Hypnosis External stimuli are not perceived, or are perceived in altered form. The inner experience may include vivid, complex and lengthy sequences of events, which are experienced at normal speed, but which occupy very little time in the real world. Cooper & Erickson investigated Type II. But other Richard Nongard, Richard Bandler and other NLP practitioners have documented Type I distortion, in which a long period of clock time in the real world seems much shorter to the individual. This can be used to reduce the effect of unpleasant, boring or painful situations.
The narrow escape External stimuli seem to be slowed down, action appears to occur in 'slow motion'. In the real world, high speeds may be involved. Thoughts and imagery are often much increased, in comparison to real world time, but the individual feels their thinking to be at normal speed. Type II.
Fun External stimuli are experienced normally. Thoughts are experienced normally. But in what seems to be a short time, a much longer period of clock time may elapse in the real world. "Time flies". Type I.
Flow External stimuli are experienced normally. Thoughts are experienced normally. But in what seems to be a short time, a much longer period of clock time may elapse in the real world. "Time flies". Type I.
Time Distortion in The Zone
So which type of Time Distortion would be desirable in The Zone? Which type would help you acheive superb performance in sport, music performance or martial arts?
Cooper & Erickson cite N.R. Inglis' report of
A subject who claimed to be able to bring about an apparent slowing of observed physical phenomena at will, and to have employed this ability to advantage while boxing, when it aided him in placing blows.
Brandler reports that a young girl, hypnotised with a suggestion of Time Distortion, was able to overpower several adult martial arts experts. Quite simply, she was able to observe, analyse and move faster than they could, because for her, time had gone into slow-motion.

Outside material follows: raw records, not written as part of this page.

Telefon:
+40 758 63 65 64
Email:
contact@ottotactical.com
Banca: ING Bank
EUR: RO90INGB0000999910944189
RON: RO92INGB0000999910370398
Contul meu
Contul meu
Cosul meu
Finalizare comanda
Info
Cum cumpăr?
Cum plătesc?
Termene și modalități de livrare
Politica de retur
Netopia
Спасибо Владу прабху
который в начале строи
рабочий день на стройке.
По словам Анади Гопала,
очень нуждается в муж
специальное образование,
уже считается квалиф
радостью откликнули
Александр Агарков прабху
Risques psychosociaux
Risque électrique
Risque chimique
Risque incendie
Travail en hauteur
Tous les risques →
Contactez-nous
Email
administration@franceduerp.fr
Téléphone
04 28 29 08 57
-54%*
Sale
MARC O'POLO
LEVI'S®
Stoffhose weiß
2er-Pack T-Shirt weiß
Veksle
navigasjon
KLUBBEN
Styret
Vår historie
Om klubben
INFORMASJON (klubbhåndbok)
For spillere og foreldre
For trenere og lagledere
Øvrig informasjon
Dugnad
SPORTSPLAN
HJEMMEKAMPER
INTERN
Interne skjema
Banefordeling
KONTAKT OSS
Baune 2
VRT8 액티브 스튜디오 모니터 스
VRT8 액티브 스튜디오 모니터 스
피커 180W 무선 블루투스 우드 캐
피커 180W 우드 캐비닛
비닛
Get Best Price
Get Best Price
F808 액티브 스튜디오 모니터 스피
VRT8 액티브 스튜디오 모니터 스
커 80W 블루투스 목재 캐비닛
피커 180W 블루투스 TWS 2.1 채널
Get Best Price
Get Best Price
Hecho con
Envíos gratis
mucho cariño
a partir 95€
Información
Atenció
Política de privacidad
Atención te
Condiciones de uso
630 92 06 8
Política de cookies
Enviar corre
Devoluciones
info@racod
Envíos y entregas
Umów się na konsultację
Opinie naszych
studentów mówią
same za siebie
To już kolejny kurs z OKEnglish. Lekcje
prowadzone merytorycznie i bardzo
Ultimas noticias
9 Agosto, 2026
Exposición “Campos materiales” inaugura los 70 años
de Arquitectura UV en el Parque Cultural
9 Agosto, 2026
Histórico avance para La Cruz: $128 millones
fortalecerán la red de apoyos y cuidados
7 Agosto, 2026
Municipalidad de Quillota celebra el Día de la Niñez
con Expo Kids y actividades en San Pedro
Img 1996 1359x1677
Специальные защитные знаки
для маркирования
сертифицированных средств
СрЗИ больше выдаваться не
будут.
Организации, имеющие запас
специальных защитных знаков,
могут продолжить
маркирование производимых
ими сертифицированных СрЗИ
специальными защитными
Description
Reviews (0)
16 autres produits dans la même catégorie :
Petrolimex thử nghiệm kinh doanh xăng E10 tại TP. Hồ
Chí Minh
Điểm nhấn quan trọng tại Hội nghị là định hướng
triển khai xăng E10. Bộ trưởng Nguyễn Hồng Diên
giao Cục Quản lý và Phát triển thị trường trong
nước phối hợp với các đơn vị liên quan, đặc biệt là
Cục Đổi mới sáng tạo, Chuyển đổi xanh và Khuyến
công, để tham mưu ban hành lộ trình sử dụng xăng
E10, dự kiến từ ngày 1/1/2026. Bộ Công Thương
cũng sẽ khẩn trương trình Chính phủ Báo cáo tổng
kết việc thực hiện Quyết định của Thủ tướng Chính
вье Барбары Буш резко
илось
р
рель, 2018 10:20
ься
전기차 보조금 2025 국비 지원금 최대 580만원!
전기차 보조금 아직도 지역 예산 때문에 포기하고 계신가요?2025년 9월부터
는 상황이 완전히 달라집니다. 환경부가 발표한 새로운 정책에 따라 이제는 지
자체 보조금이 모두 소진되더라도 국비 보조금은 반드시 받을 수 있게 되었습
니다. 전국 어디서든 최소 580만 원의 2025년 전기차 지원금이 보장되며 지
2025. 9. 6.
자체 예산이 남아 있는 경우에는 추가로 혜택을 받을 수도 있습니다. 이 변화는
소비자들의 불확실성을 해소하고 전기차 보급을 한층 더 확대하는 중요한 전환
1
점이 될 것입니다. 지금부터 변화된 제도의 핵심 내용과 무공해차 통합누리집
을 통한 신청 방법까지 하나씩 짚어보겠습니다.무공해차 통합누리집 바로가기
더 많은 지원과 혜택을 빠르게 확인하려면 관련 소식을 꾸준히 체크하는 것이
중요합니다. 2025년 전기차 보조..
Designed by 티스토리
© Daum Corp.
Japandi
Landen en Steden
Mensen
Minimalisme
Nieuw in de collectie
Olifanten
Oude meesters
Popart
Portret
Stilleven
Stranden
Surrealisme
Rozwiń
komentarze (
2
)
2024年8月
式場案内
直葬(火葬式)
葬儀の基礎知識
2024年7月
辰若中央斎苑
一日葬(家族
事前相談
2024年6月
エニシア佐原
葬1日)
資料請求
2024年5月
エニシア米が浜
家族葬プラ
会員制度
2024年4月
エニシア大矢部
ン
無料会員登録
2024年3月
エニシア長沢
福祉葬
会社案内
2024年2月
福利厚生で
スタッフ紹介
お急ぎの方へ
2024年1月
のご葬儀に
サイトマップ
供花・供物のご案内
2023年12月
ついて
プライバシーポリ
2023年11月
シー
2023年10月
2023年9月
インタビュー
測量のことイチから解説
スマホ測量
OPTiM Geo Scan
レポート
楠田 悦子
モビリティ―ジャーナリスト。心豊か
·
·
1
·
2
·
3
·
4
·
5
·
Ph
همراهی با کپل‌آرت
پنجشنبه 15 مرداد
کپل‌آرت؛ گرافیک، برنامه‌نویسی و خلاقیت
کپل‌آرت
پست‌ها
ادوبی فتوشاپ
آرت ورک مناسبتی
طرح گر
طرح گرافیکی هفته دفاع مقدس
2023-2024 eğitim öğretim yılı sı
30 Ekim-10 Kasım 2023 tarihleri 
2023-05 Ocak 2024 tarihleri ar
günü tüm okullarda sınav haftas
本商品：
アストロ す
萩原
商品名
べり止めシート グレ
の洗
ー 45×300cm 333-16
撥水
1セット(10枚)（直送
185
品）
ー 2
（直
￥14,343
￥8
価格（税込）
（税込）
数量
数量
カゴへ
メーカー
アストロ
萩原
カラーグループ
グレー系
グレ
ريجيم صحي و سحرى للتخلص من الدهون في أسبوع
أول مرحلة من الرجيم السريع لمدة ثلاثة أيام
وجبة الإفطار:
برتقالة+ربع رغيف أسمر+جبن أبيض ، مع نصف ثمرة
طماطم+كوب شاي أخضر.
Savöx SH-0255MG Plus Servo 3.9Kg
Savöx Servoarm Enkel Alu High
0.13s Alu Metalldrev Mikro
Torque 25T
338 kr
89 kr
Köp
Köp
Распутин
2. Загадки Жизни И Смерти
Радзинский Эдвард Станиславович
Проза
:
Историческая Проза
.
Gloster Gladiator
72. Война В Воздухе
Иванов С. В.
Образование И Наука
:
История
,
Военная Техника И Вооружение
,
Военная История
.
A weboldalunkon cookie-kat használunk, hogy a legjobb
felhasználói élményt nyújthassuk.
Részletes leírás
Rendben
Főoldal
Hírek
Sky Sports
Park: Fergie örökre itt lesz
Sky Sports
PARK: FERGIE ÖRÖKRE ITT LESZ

As a musician, I have personal experience of Time Distortion in my best performances. Although the music maintains a steady tempo, time itself seems to go into slow-motion for me, so that I feel that I have ample time to take decisions when improvising, or to execute complex technicalities in written music.
These are all Type II Time Distortions, where the subjective experience is that there is lots of time, whereas the real-world clock measures a much shorter time.
This is the contrary situation to Csikszentmihalyi's Flow, in which the subjective experience is that a short time has passed, whereas the real-world clock measures a much longer time. [Time Distortion Type I].